> TEXT PROVIDED:
---------------
Additional 1kΩ resistor form a low pass filter together with 1.2nF

\$F_C\approx\frac{0.16}{RC} = 134\textrm{kHz}\$. And this filter stops any RF signal, so the RF signal is not being amplified by the amp.

2 - In the VSA stage the current is transformed back to voltage. Because due to large Miller (100 pF) capacitance. The VAS stage work as a transimpedance amplifier (current to voltage converter).

3 - Because we want a dominant pole compensation (big Miller capacitance).
And in cascode stage Q7 do not provide any voltage gain (no voltage gain no Miller effect). This is why we put 100 pF capacitor at Q8 collector.

4 - This resistors separate the output stage (emitter follower) from the VAS collector. Because sometimes the output stage can cause HF oscillation. And we can stop this oscillation from happening by adding a base stopper resistor.
---------------
Reproduce the passage of the amplifier explanation above between "3 - Because" and "at Q8 collector.", inclusive, word for word.

> INFORMATION SHOWN:
---------------
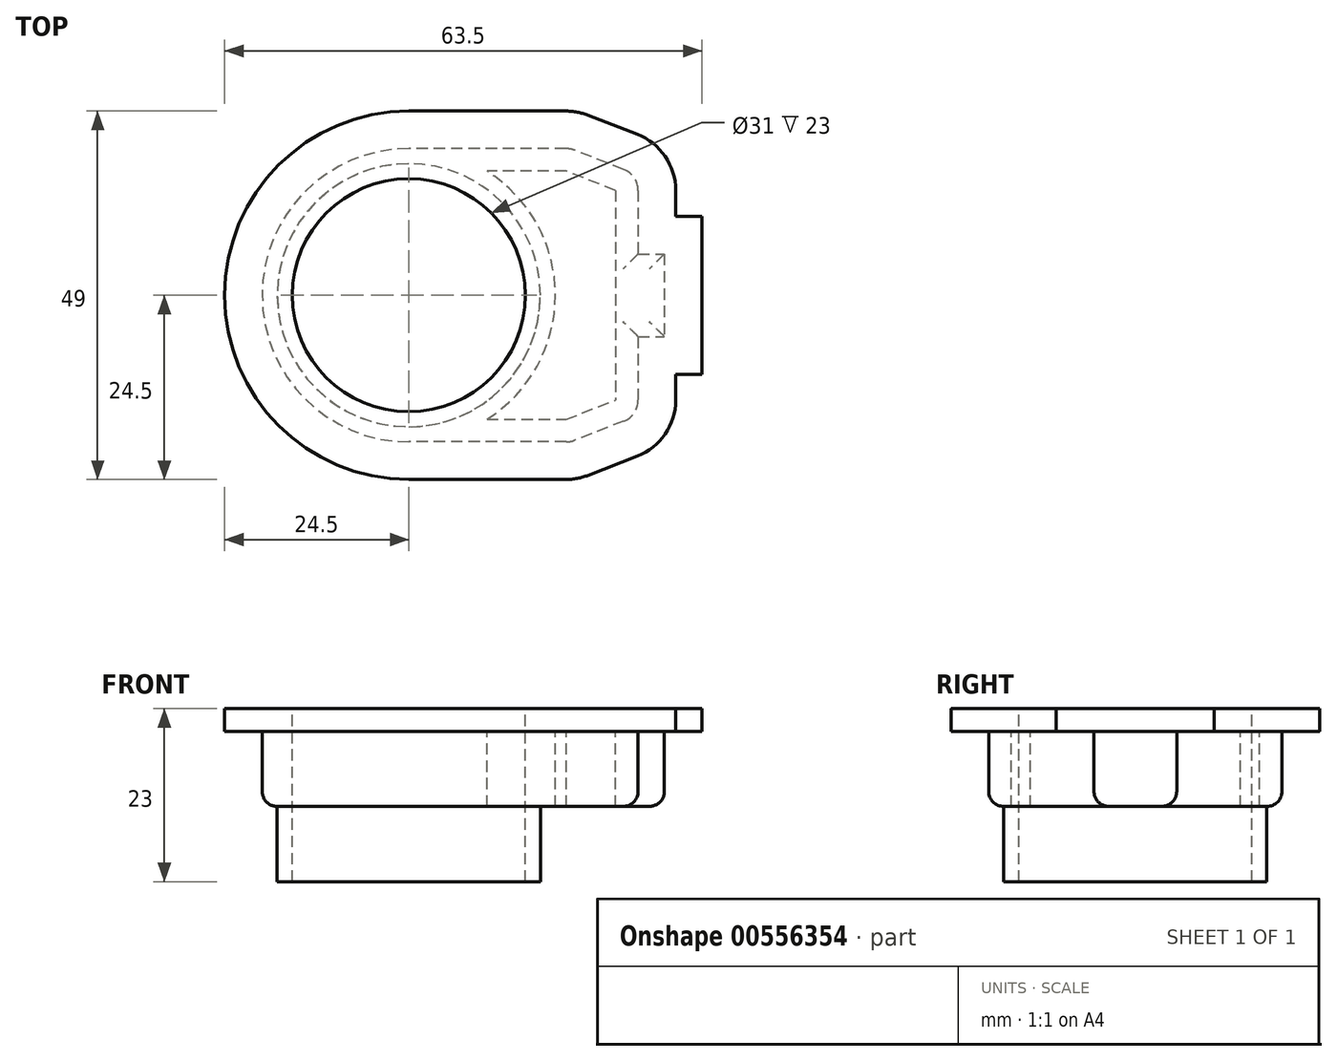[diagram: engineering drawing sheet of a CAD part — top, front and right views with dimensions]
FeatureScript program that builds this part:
---------------
> EXPECTED OUTPUT:
3 - Because we want a dominant pole compensation (big Miller capacitance).
And in cascode stage Q7 do not provide any voltage gain (no voltage gain no Miller effect). This is why we put 100 pF capacitor at Q8 collector.